■ **REQUIRED ACTION**
Repeat the entries. Each one must match exactly.

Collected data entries
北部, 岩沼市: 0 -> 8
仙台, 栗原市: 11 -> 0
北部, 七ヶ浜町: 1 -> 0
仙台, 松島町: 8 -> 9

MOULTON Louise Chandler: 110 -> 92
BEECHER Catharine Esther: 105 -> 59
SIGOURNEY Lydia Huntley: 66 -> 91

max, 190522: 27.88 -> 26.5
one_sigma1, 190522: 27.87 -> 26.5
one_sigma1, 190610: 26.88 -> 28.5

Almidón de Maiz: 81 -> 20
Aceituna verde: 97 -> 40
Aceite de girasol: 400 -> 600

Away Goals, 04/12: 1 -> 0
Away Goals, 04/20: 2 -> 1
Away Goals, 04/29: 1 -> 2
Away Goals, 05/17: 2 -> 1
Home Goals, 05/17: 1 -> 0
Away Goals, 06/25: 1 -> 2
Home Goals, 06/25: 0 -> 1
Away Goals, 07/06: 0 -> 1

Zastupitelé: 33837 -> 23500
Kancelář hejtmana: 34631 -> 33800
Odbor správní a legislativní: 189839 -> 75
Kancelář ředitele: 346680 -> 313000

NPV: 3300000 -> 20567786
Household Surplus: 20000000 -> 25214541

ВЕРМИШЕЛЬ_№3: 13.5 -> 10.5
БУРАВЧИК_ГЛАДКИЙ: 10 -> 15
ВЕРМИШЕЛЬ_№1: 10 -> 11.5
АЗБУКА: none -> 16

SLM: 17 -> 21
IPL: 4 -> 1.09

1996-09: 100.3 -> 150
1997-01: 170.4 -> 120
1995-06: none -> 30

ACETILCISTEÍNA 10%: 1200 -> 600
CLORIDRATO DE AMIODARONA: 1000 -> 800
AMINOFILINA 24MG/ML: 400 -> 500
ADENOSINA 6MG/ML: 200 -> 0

■ **COMPLETED EXERCISE**
北部, 岩沼市: 0 -> 8
仙台, 栗原市: 11 -> 0
北部, 七ヶ浜町: 1 -> 0
仙台, 松島町: 8 -> 9

MOULTON Louise Chandler: 110 -> 92
BEECHER Catharine Esther: 105 -> 59
SIGOURNEY Lydia Huntley: 66 -> 91

max, 190522: 27.88 -> 26.5
one_sigma1, 190522: 27.87 -> 26.5
one_sigma1, 190610: 26.88 -> 28.5

Almidón de Maiz: 81 -> 20
Aceituna verde: 97 -> 40
Aceite de girasol: 400 -> 600

Away Goals, 04/12: 1 -> 0
Away Goals, 04/20: 2 -> 1
Away Goals, 04/29: 1 -> 2
Away Goals, 05/17: 2 -> 1
Home Goals, 05/17: 1 -> 0
Away Goals, 06/25: 1 -> 2
Home Goals, 06/25: 0 -> 1
Away Goals, 07/06: 0 -> 1

Zastupitelé: 33837 -> 23500
Kancelář hejtmana: 34631 -> 33800
Odbor správní a legislativní: 189839 -> 75
Kancelář ředitele: 346680 -> 313000

NPV: 3300000 -> 20567786
Household Surplus: 20000000 -> 25214541

ВЕРМИШЕЛЬ_№3: 13.5 -> 10.5
БУРАВЧИК_ГЛАДКИЙ: 10 -> 15
ВЕРМИШЕЛЬ_№1: 10 -> 11.5
АЗБУКА: none -> 16

SLM: 17 -> 21
IPL: 4 -> 1.09

1996-09: 100.3 -> 150
1997-01: 170.4 -> 120
1995-06: none -> 30

ACETILCISTEÍNA 10%: 1200 -> 600
CLORIDRATO DE AMIODARONA: 1000 -> 800
AMINOFILINA 24MG/ML: 400 -> 500
ADENOSINA 6MG/ML: 200 -> 0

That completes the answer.